A Google vai lançar a YouTube TV com o seu serviço de streaming Unplugged (35 dólares/mês), que incluirá, para já, a ABC, NBC, Fox e CBS e canais por cabo afiliados como a ESPN, Disney Channel, MSNBC, National Geographic e Fox News. Estes conteúdos serão distribuídos juntamente com os conteúdos nativos do YouTube, integrando o serviço pago – com conteúdos originais de música, séries, etc. – YouTube Red (ainda não está disponível em Portugal).
Quais as vantagens competitivas da YouTube TV?

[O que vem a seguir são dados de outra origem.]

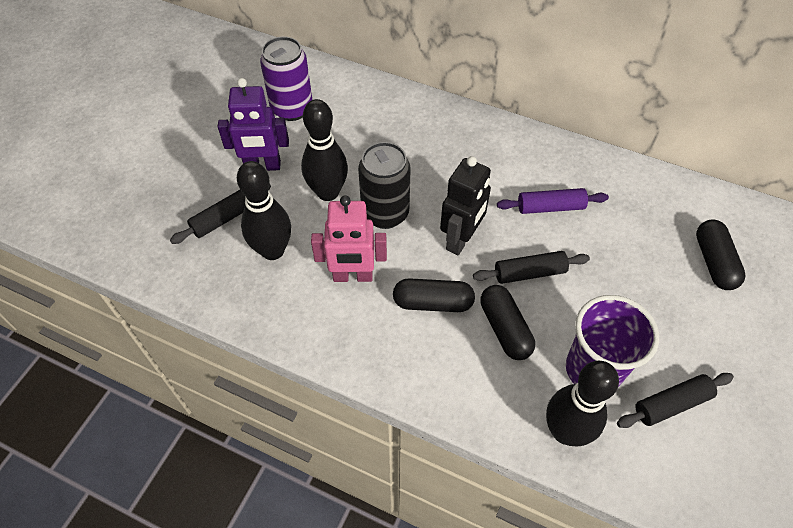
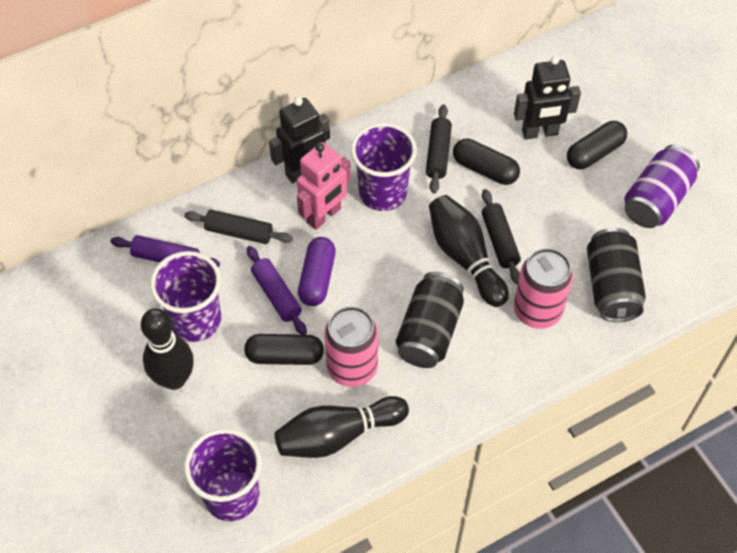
black can: [358,142,411,229] = 1 -> [396,272,464,368] [587,228,646,322] = 2
black robot: [440,156,491,255] = 1 -> [269,97,330,184] [514,56,581,140] = 2
pink can: none = 0 -> [324,306,378,387] [514,248,573,329] = 2
purple capsule: none = 0 -> [298,237,336,306] = 1
purple cup: [566,295,659,387] = 1 -> [150,251,221,342] [184,429,262,521] [351,123,417,211] = 3
purple robot: [218,78,289,171] = 1 -> none = 0
purple rolling pin: [497,188,609,214] = 1 -> [110,235,220,267] [247,246,307,335] = 2

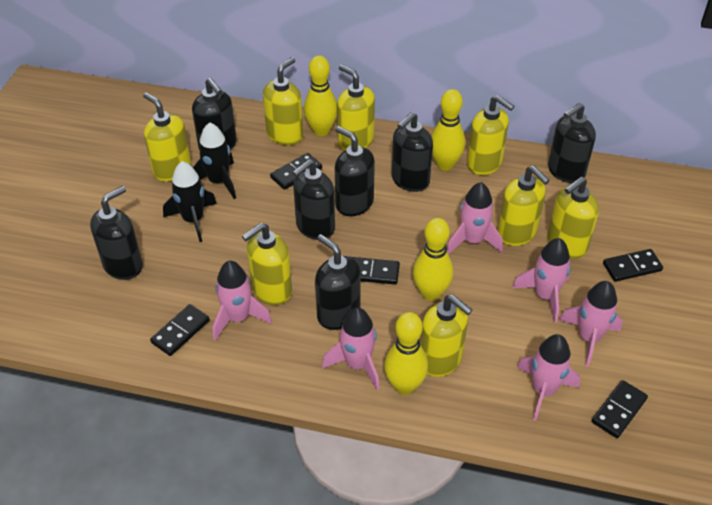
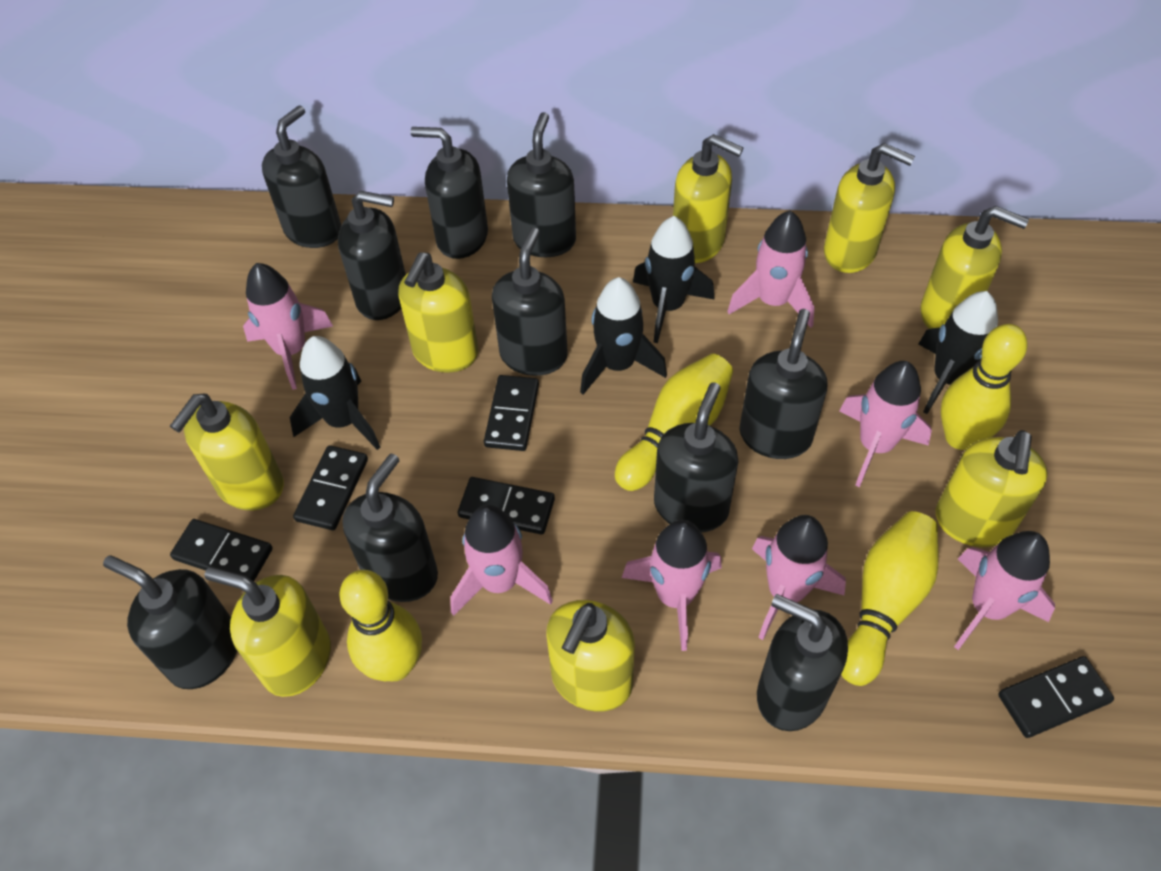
black rocket: [163,161,217,242] [193,122,236,199] = 2 -> [290,336,380,450] [580,277,667,395] [633,216,715,343] [918,291,998,414] = 4
black soap dispenser: [90,186,143,280] [192,78,237,150] [293,159,335,240] [315,234,361,330] [335,126,375,216] [391,112,433,192] [548,103,596,183] = 7 -> [103,555,237,689] [262,105,341,248] [338,191,406,320] [343,453,438,602] [410,127,488,259] [492,227,568,376] [507,112,576,257] [654,382,739,532] [739,309,827,459] [757,594,848,731] = 10
pink rocket: [213,261,272,340] [322,308,379,390] [447,182,503,254] [512,238,571,323] [517,334,580,421] [560,281,623,367] = 6 -> [243,263,333,390] [450,505,553,616] [622,520,722,651] [727,211,815,328] [752,515,846,640] [839,361,932,487] [954,531,1055,650] = 7

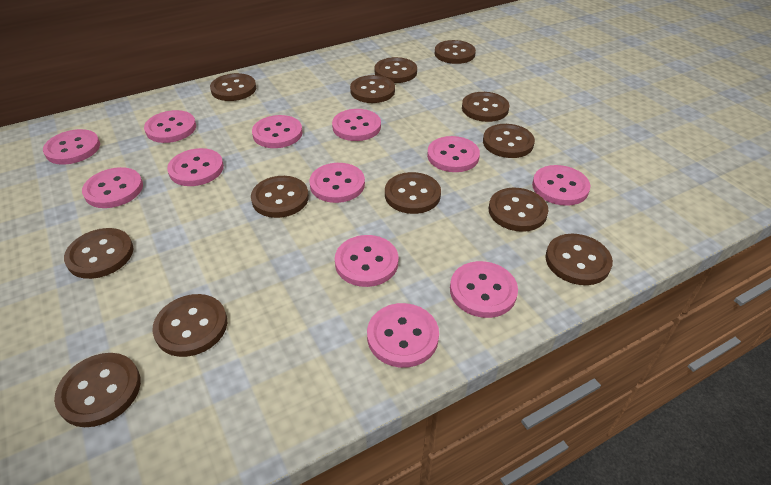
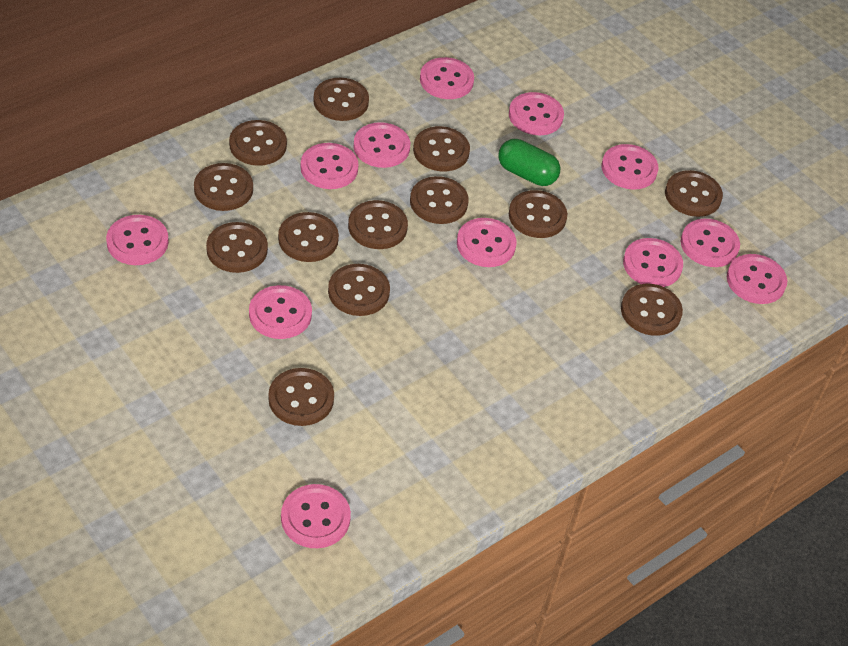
green capsule: none = 0 -> [498,139,560,186] = 1

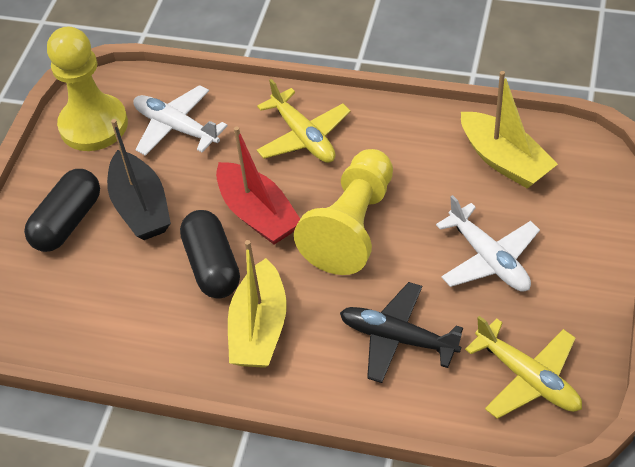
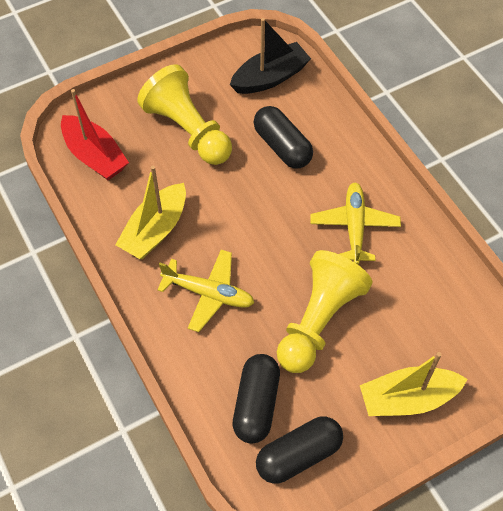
black capsule: [24,169,100,252] [180,210,240,298] = 2 -> [233,354,280,444] [254,106,313,169] [256,417,343,484] = 3
black plane: [340,282,463,383] = 1 -> none = 0
white plane: [133,85,228,156] [436,195,540,292] = 2 -> none = 0

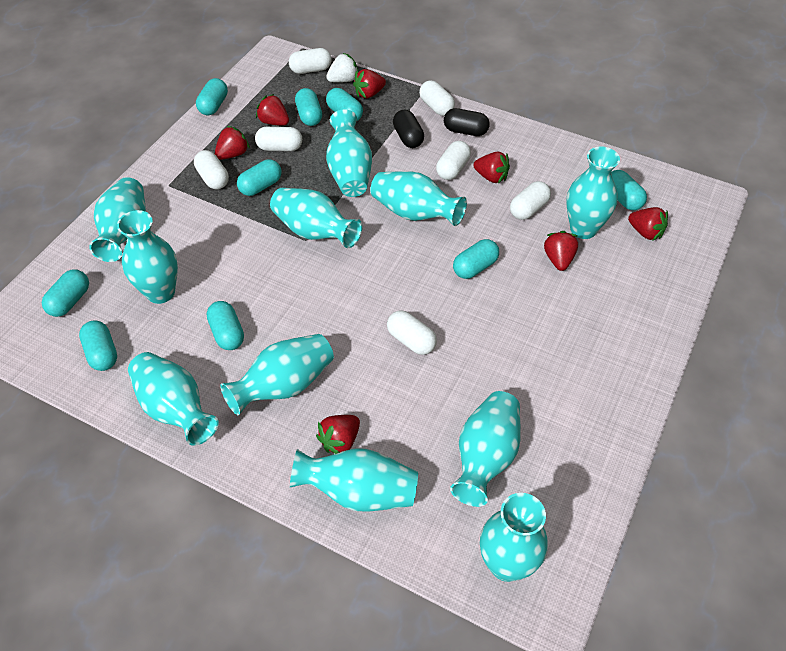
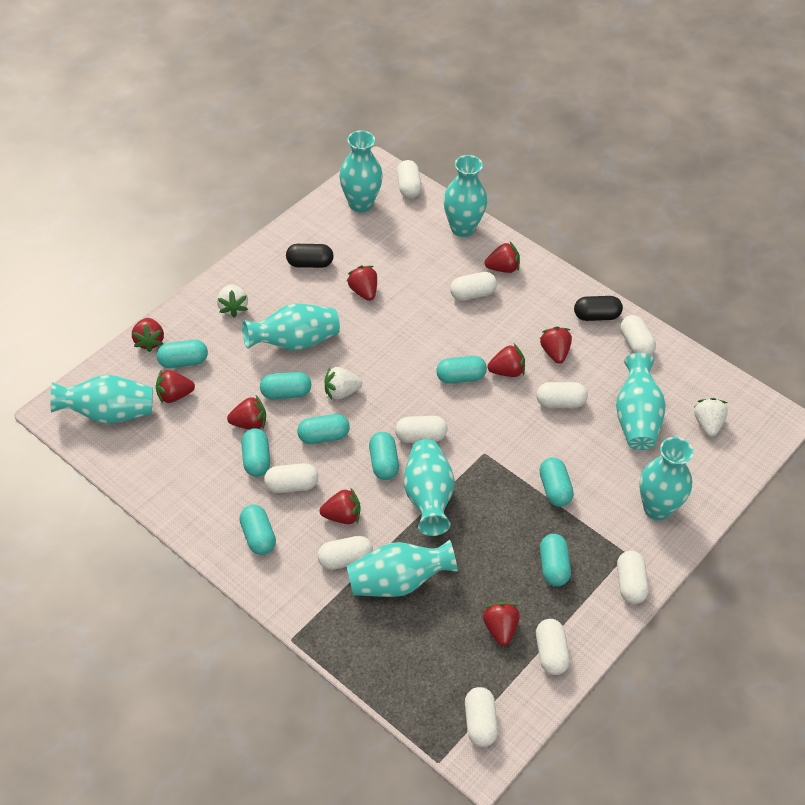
red strawberry: [215,126,250,160] [256,94,289,126] [316,415,360,454] [353,69,386,99] [473,151,510,183] [544,231,578,271] [628,207,668,240] = 7 -> [132,318,164,352] [156,370,195,403] [227,396,266,430] [320,487,361,524] [346,266,377,301] [483,602,520,646] [484,242,520,273] [487,344,525,377] [540,326,572,364] = 9
turquoise vase: [89,177,146,262] [117,210,178,304] [128,352,219,446] [220,334,334,415] [270,188,362,248] [290,449,418,512] [326,109,372,197] [370,171,467,226] [450,391,521,507] [480,493,548,582] [566,147,620,239] = 11 -> [50,375,153,424] [242,304,340,350] [339,130,383,212] [347,540,458,597] [404,439,455,536] [443,155,487,237] [616,353,666,450] [639,437,694,520] = 8
white capsule: [194,150,229,189] [255,127,302,151] [289,48,332,74] [387,310,437,355] [419,80,455,116] [436,141,471,180] [510,181,551,220] = 7 -> [264,463,318,493] [317,536,373,570] [395,416,448,443] [397,160,422,198] [450,272,497,301] [465,687,498,747] [536,382,588,408] [536,619,570,675] [617,551,649,604] [620,315,656,355] = 10
white strawberry: [326,53,358,83] = 1 -> [217,284,248,318] [324,367,362,400] [694,398,728,437] = 3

Como diz Larry Page, a Google não é uma empresa convencional e não se foca na rentabilidade a curto prazo. E por isso, para já, está mais preocupada em melhorar a experiência do utilizador neste novo serviço:
“The approach we’ve taken with all new products is looking at: Are we solving a real problem? Is this something we care about? And if we are successful, will it make a difference?” – Susan Wojcicki, CEO do YouTube.
Silos dissipam-se…
À medida que os fornecedores de cabo apostam em ofertas on-demand (AT&T com DirecTV Now; a Dish com a Sling TV, etc.) e os distribuidores over-the-top investem mais em conteúdos de TV (Hulu, Amazon, YouTube…), os silos da TV tradicional e dos serviços on-demand estão a dissipar-se.
Uma vez que melhoram a experiência do utilizador e aceleram a inovação na indústria de TV, as empresas tecnológicas estão bem posicionadas para entrar neste negócio, embora as negociações com a indústria de entretenimento nem sempre sejam fáceis. A Apple, por exemplo, teve algumas dificuldades em captar conteúdos para o suposto serviço de streaming de TV que estava a preparar. A Hulu (detida pela Disney, Comcast, Time Warner e 21st Century Fox), no entanto, está a implementar a mesma estratégia que tudo indica a Apple estaria a planear, pelo que a compra da Hulu pode ser uma das opções em cima da mesa para a Apple.
O facto de as tecnológicas estarem a invadir o território dos media, produzindo conteúdos, disponibilizando as suas plataformas de distribuição e captando publicidade, tornará cada vez mais difícil a vida às empresas de media que não alarguem e diversifiquem os seus modelos de negócio.